Of course, intersecting issues and complications are many, and include Egyptian’s relentless fronting impulse vis-à-vis a rare trend in linguistic typology; impersonal verbs; clausal linking via juxtaposition; the development of the demonstrative pronoun-turned-copula/existential into a particle triggering stress and fuller phonetic shapes of things like personal pronouns and lexical verbs; the underappreciated importance of existentials (extending all the way through negative existentials used with infinitives as in what became Ⲙ︦ⲠⲀⲦϤ︦ⲤⲰⲦⲘ︦, not to mention the separate involvement of Ⲙ︦ⲠⲈ in Croft’s Cycle); the reanalysis of either the existential or the related particle with the following verb in order to produce the form known under Coptic script as ⲠⲈϪⲀϤ; formation strategies for and striking characteristics of relative clauses (including the possibility of hieroglyphic side-marking of vowels on the lexical verb, like has been observed elsewhere in the later phenomenon of syllabic writing); the shape of the lexical verb and its relation to other forms (e.g. the participles, possible participle-related nominals, the root-and-pattern morphology visible in what were historically periphrastic causatives, evidence from cuneiform, etc.); the orthographic function of several signs (e.g. Gardiner Z4); and analogical contamination around the Coptic-script future forms ⲚⲎⲨ and ⲚⲀ.

Over the coming year, I look forward to writing lengthier blogposts further laying out and defending these twelve theses and of course treating intersecting issues and attendant complications, all in preparation for submission of peer-reviewed research.

 


David Mihalyfy is an independent scholar with a B.A. in Linguistics (Harvard, ’02) and a Ph.D. in the History of Christianity (UChicago ’17).

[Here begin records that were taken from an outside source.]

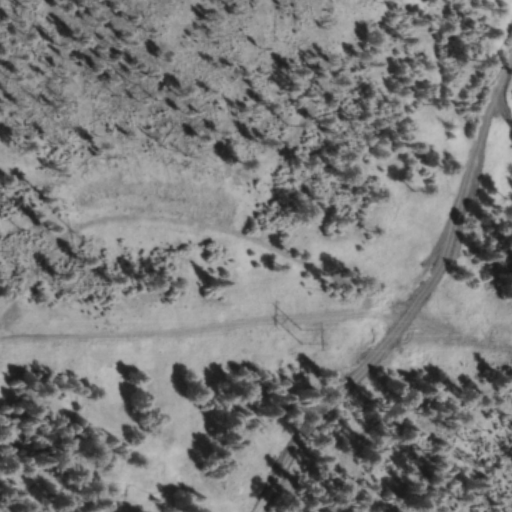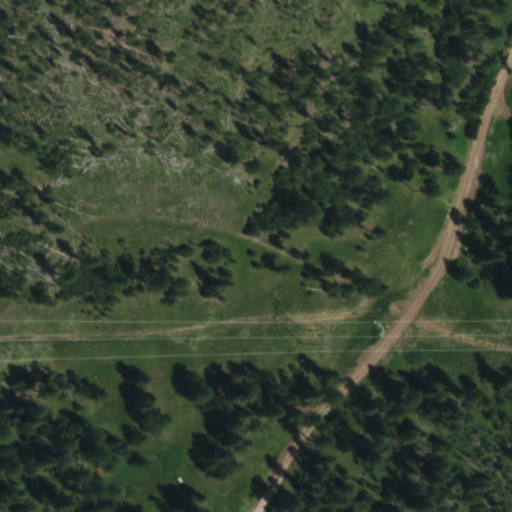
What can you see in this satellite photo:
power tower: (299, 337)
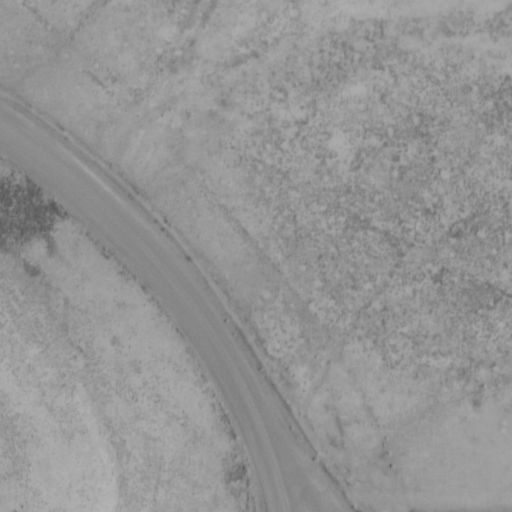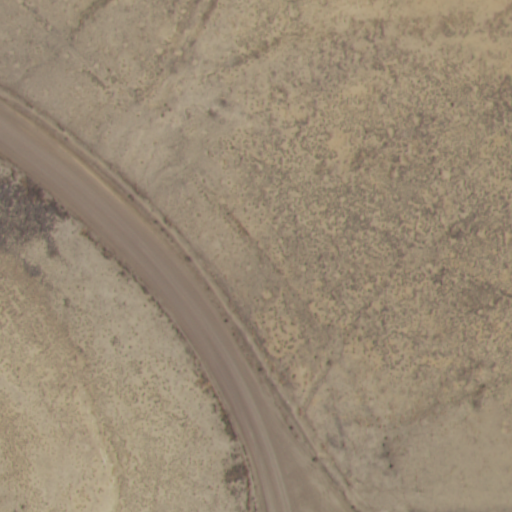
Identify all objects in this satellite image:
road: (165, 157)
road: (107, 349)
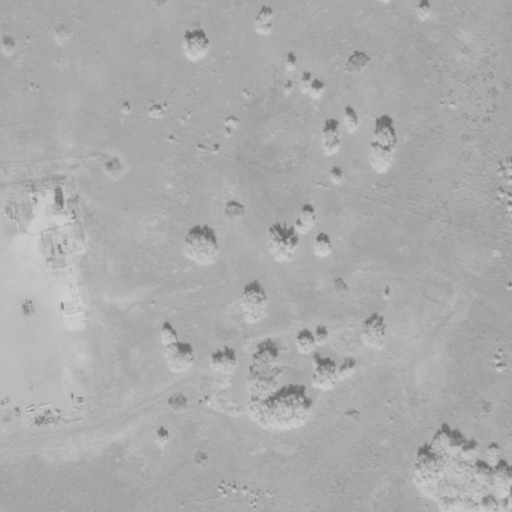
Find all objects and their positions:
road: (112, 252)
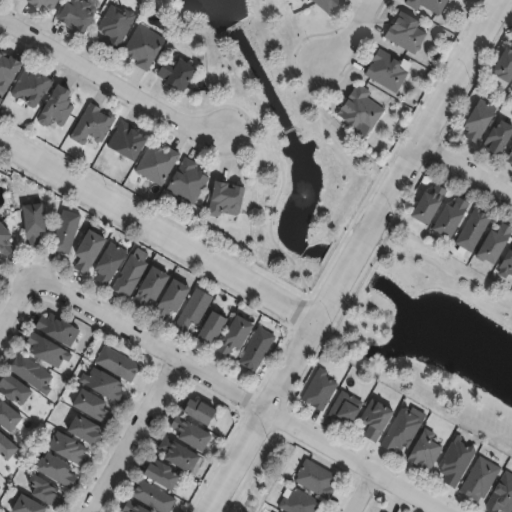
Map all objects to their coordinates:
building: (46, 3)
building: (44, 4)
building: (324, 5)
building: (329, 5)
building: (428, 5)
building: (430, 5)
building: (77, 14)
building: (80, 14)
building: (114, 25)
building: (117, 27)
building: (403, 32)
building: (408, 33)
road: (353, 34)
building: (141, 47)
building: (146, 47)
building: (503, 66)
building: (505, 68)
building: (7, 69)
building: (9, 70)
building: (385, 70)
building: (388, 71)
building: (175, 74)
building: (180, 75)
road: (115, 77)
building: (511, 84)
building: (30, 88)
building: (33, 88)
building: (55, 107)
building: (58, 108)
building: (358, 110)
building: (363, 110)
building: (476, 121)
building: (483, 121)
road: (251, 122)
road: (492, 124)
building: (91, 125)
building: (94, 126)
park: (279, 136)
building: (497, 137)
building: (502, 139)
building: (126, 141)
building: (130, 142)
building: (509, 156)
building: (511, 160)
building: (155, 163)
building: (159, 165)
road: (427, 166)
building: (187, 181)
building: (190, 183)
fountain: (303, 197)
building: (225, 199)
building: (229, 200)
building: (426, 205)
building: (432, 207)
building: (448, 218)
building: (455, 219)
building: (33, 224)
building: (36, 224)
road: (156, 230)
building: (471, 230)
building: (64, 232)
building: (474, 232)
building: (68, 233)
building: (4, 241)
building: (6, 241)
building: (492, 244)
building: (497, 246)
building: (87, 250)
building: (92, 252)
road: (353, 254)
building: (107, 264)
building: (506, 264)
building: (112, 265)
building: (507, 269)
building: (130, 272)
building: (132, 276)
building: (150, 286)
building: (154, 288)
building: (170, 298)
building: (175, 301)
building: (192, 309)
building: (196, 311)
building: (211, 327)
building: (56, 328)
building: (60, 330)
road: (124, 330)
building: (215, 330)
building: (234, 335)
park: (434, 335)
building: (238, 337)
building: (255, 349)
building: (45, 350)
building: (258, 351)
road: (318, 351)
building: (49, 352)
building: (116, 363)
building: (120, 365)
fountain: (509, 368)
building: (31, 374)
building: (33, 375)
building: (103, 384)
building: (105, 386)
building: (13, 389)
building: (319, 389)
building: (16, 391)
building: (322, 391)
building: (91, 406)
building: (95, 408)
building: (344, 409)
building: (195, 410)
building: (348, 410)
building: (201, 413)
building: (8, 416)
building: (10, 417)
building: (374, 420)
building: (379, 420)
building: (402, 428)
building: (84, 430)
building: (89, 432)
building: (404, 432)
building: (188, 433)
road: (131, 436)
building: (193, 436)
building: (6, 448)
building: (8, 449)
building: (68, 449)
building: (71, 450)
building: (424, 451)
building: (428, 453)
building: (177, 455)
building: (182, 457)
road: (352, 460)
building: (454, 462)
building: (458, 465)
building: (54, 469)
building: (59, 472)
building: (160, 474)
building: (164, 477)
building: (314, 479)
building: (315, 479)
building: (478, 479)
building: (482, 480)
building: (1, 489)
building: (44, 491)
road: (362, 492)
building: (48, 493)
building: (501, 494)
road: (387, 495)
building: (151, 496)
building: (503, 496)
building: (154, 498)
building: (298, 502)
building: (298, 502)
building: (25, 505)
building: (30, 506)
building: (132, 507)
building: (134, 508)
building: (381, 511)
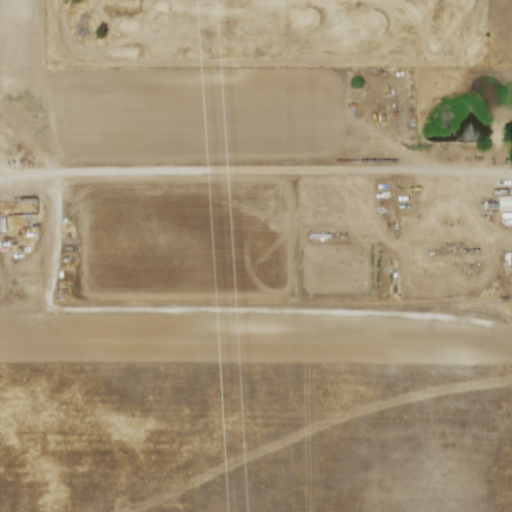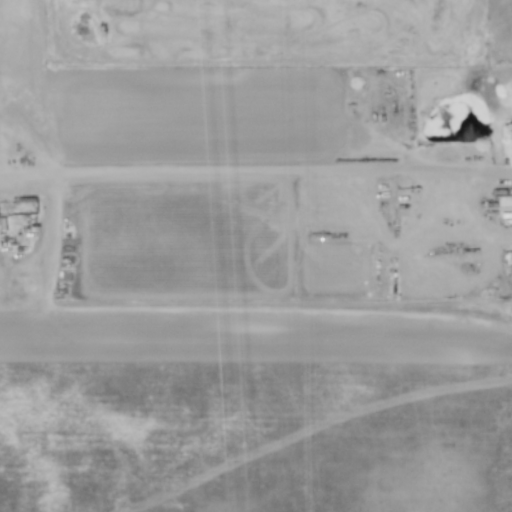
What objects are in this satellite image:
road: (255, 169)
building: (504, 202)
building: (504, 203)
road: (255, 322)
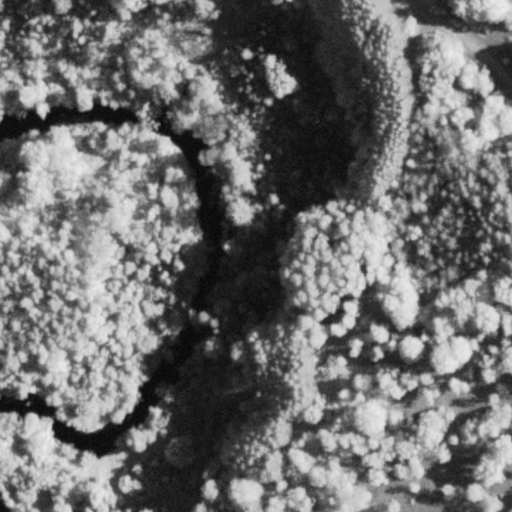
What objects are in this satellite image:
road: (462, 39)
river: (222, 265)
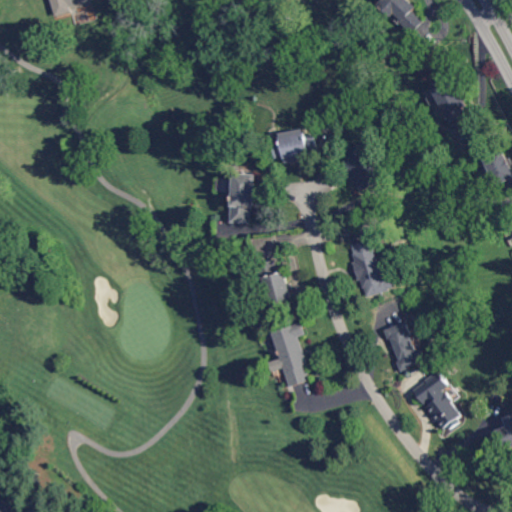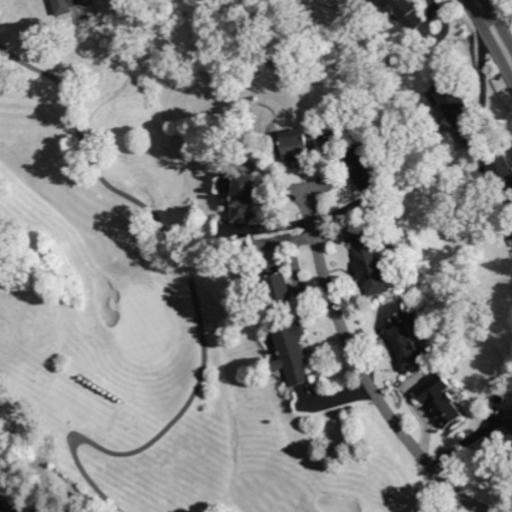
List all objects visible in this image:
building: (69, 5)
building: (403, 11)
road: (499, 21)
road: (490, 36)
building: (256, 101)
building: (455, 103)
building: (298, 145)
building: (365, 167)
building: (501, 169)
building: (244, 197)
park: (256, 256)
building: (373, 268)
road: (190, 286)
building: (276, 286)
building: (407, 346)
building: (294, 354)
road: (363, 367)
building: (441, 402)
building: (502, 437)
road: (98, 487)
building: (5, 508)
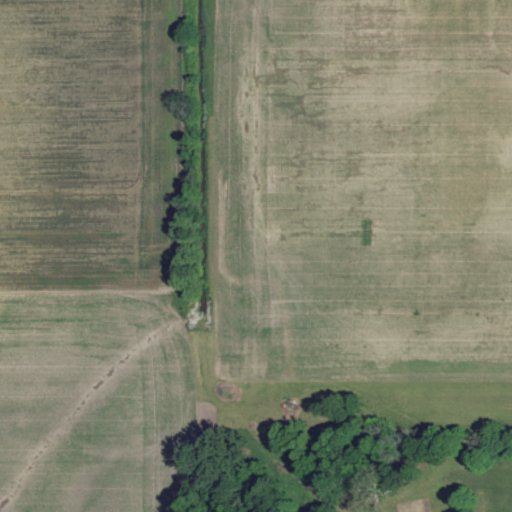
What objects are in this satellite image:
crop: (100, 148)
crop: (356, 192)
crop: (101, 403)
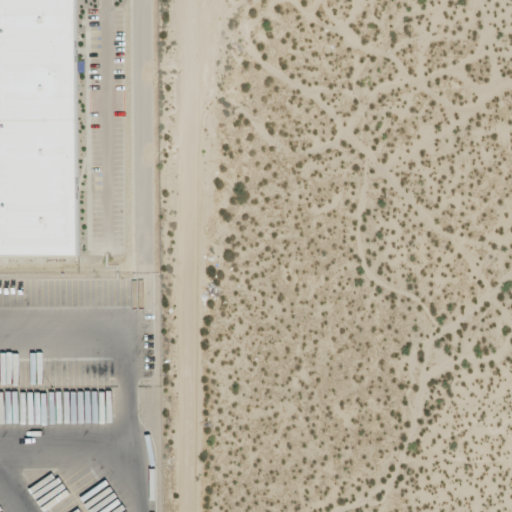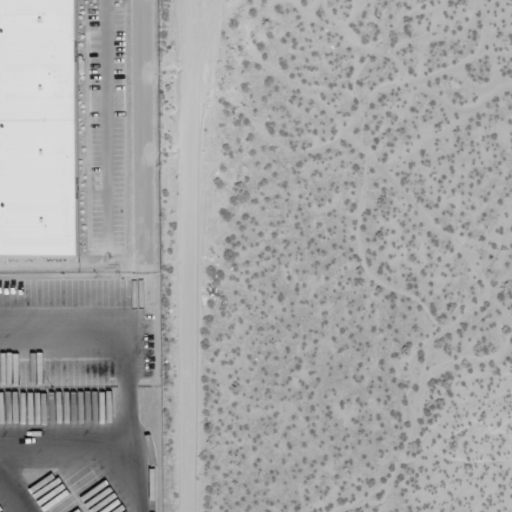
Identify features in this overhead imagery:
road: (105, 124)
building: (41, 126)
building: (38, 128)
road: (97, 435)
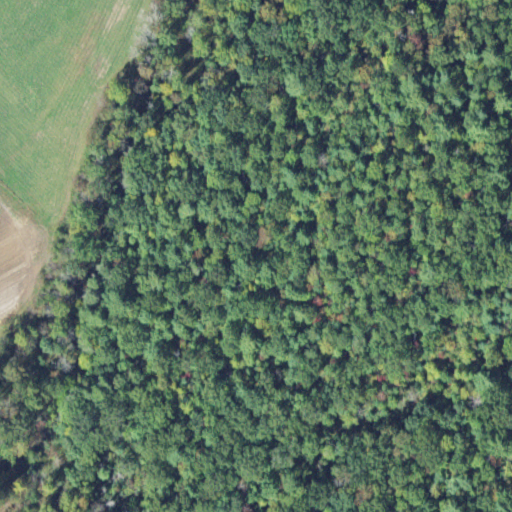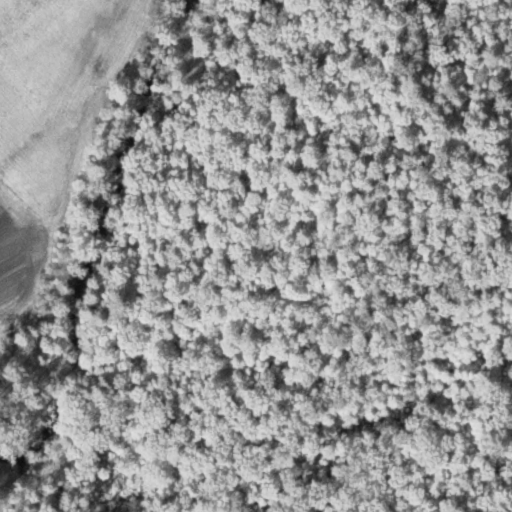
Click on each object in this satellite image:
river: (84, 226)
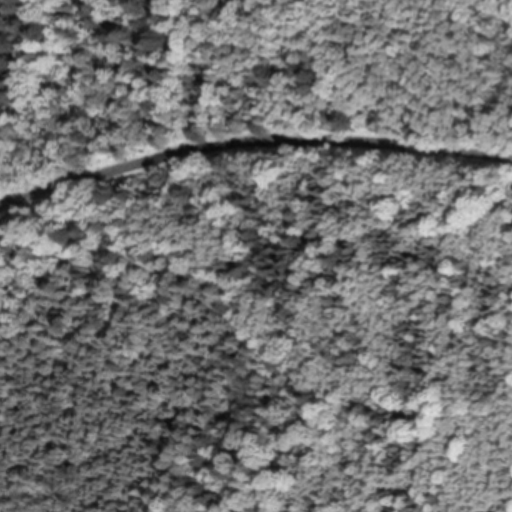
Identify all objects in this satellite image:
road: (252, 138)
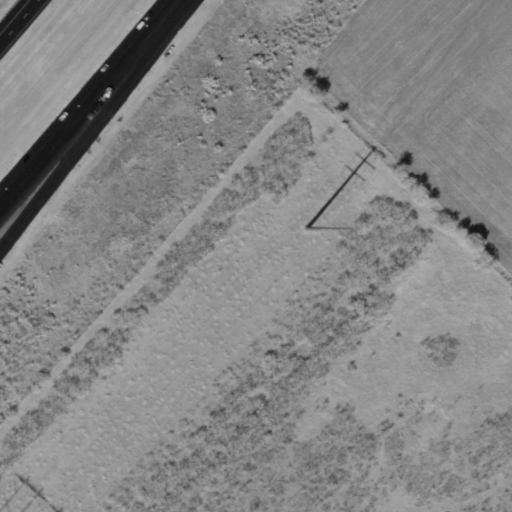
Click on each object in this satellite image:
road: (16, 20)
road: (148, 27)
road: (95, 123)
road: (63, 127)
power tower: (303, 229)
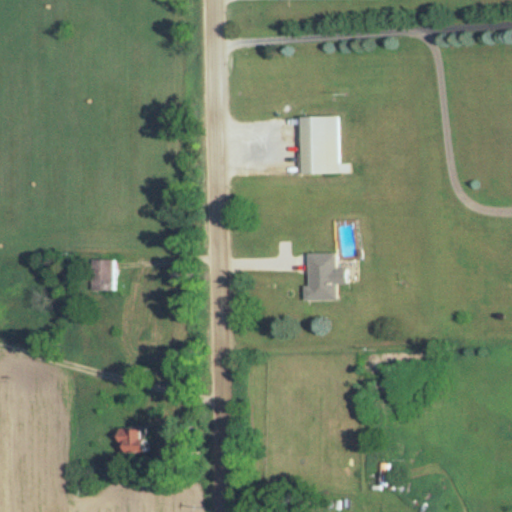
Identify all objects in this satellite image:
road: (473, 25)
road: (326, 35)
road: (448, 139)
building: (321, 145)
road: (222, 255)
building: (104, 274)
building: (325, 276)
building: (397, 286)
building: (130, 439)
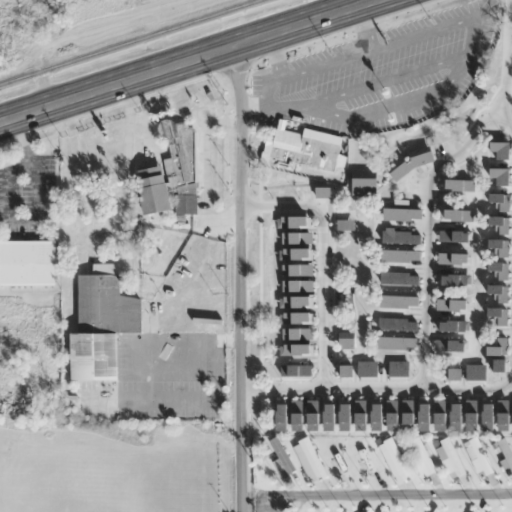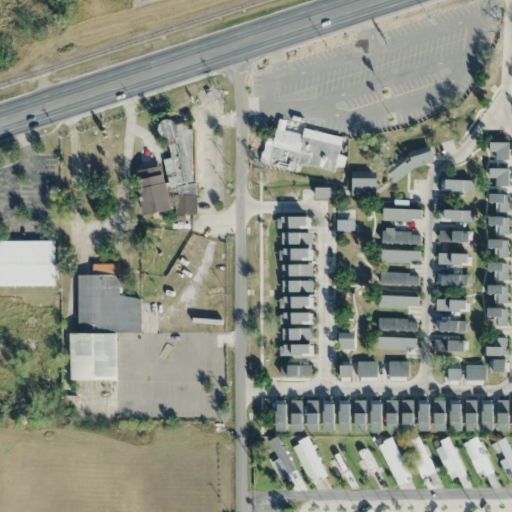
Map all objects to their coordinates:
railway: (130, 42)
road: (181, 58)
building: (499, 102)
building: (500, 139)
building: (303, 149)
building: (411, 150)
building: (392, 172)
building: (171, 175)
road: (429, 179)
building: (500, 179)
building: (323, 199)
building: (387, 200)
building: (436, 202)
building: (500, 220)
building: (325, 240)
building: (387, 251)
building: (438, 251)
building: (502, 255)
road: (321, 256)
building: (27, 263)
building: (325, 275)
road: (233, 276)
building: (387, 290)
building: (438, 294)
building: (501, 295)
building: (326, 315)
building: (100, 324)
building: (387, 335)
building: (439, 335)
building: (502, 335)
building: (327, 355)
road: (509, 379)
building: (289, 383)
building: (406, 408)
building: (504, 454)
building: (422, 455)
building: (365, 456)
building: (448, 457)
building: (476, 457)
building: (280, 459)
building: (308, 459)
building: (393, 460)
road: (391, 494)
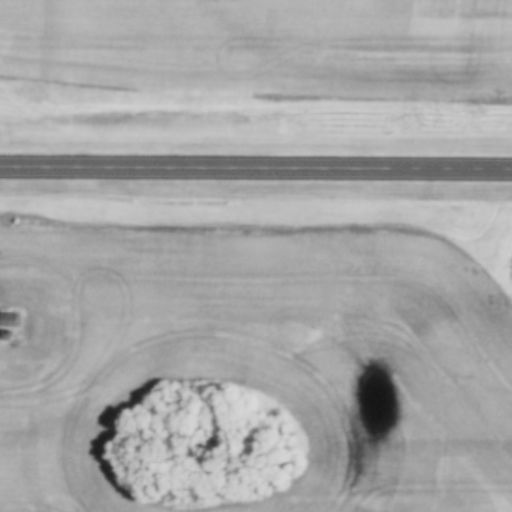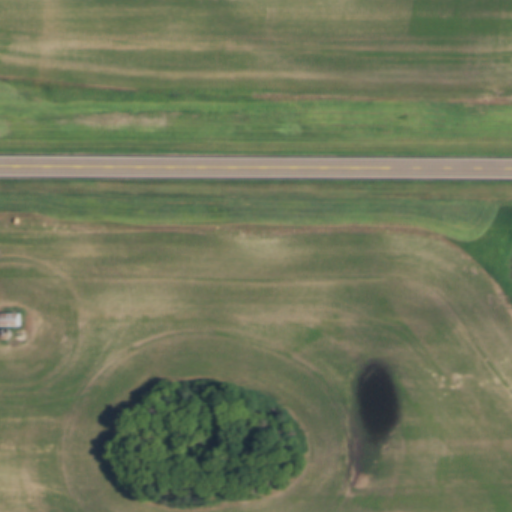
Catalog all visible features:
road: (255, 167)
building: (11, 321)
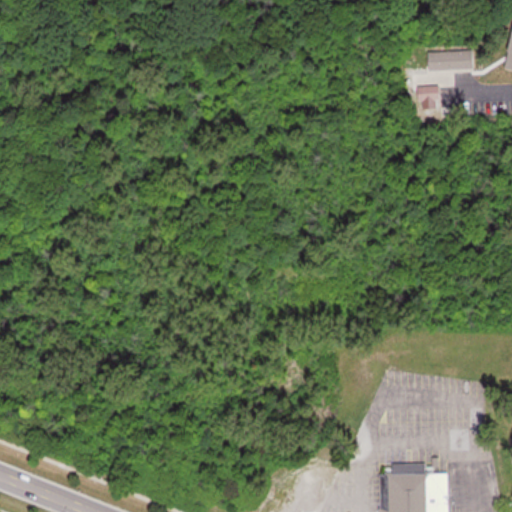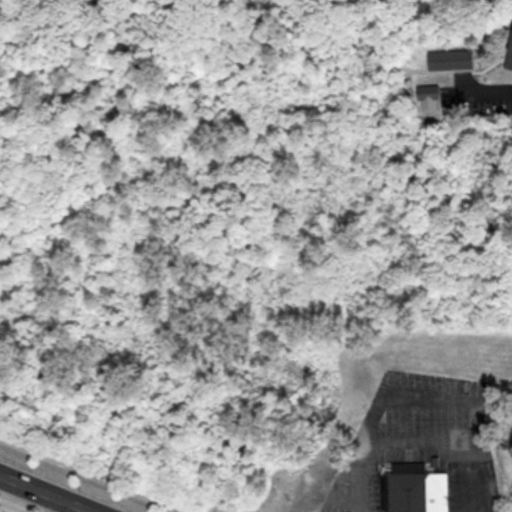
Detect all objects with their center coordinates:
building: (452, 60)
building: (511, 61)
building: (511, 63)
road: (501, 87)
road: (416, 439)
building: (415, 489)
building: (416, 489)
road: (45, 493)
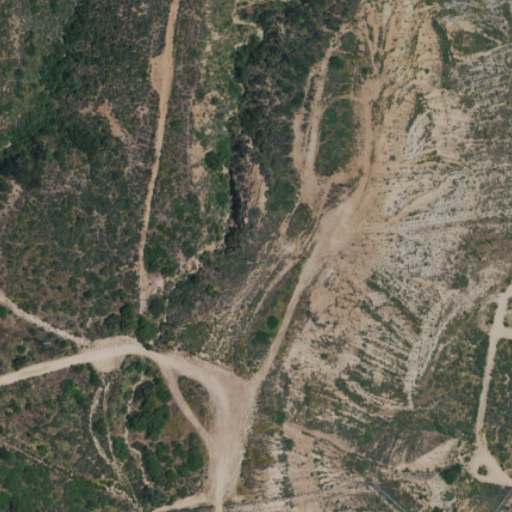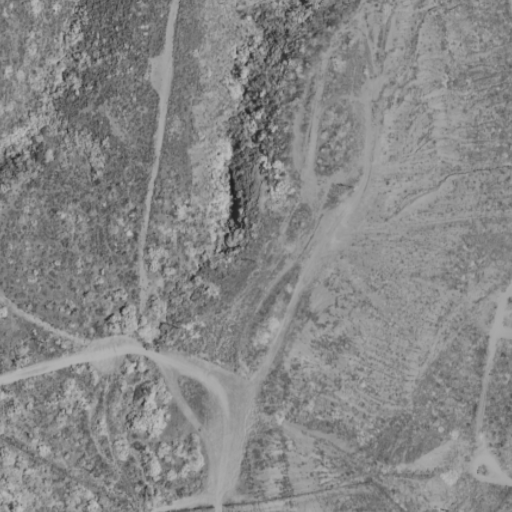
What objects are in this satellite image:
road: (161, 359)
road: (479, 405)
road: (186, 503)
road: (218, 503)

In a not uncommon scholarly trajectory, he first became interested in Afroasiatic historical linguistics because he happened to study one language (Coptic, for Christian texts), and soon realized the relative underdevelopment of diachronic knowledge in comparison to Indo-European languages.

He has presented at several Egyptological Symposiums of the American Research Center in Egypt’s Missouri Chapter, as well as remotely at the Egyptological Conference in Copenhagen. Several short articles from a larger project on the survival and transformation of Afroasiatic N-stems in Egyptian were recently published in the Journal of the Society for the Study of Egyptian Antiquities.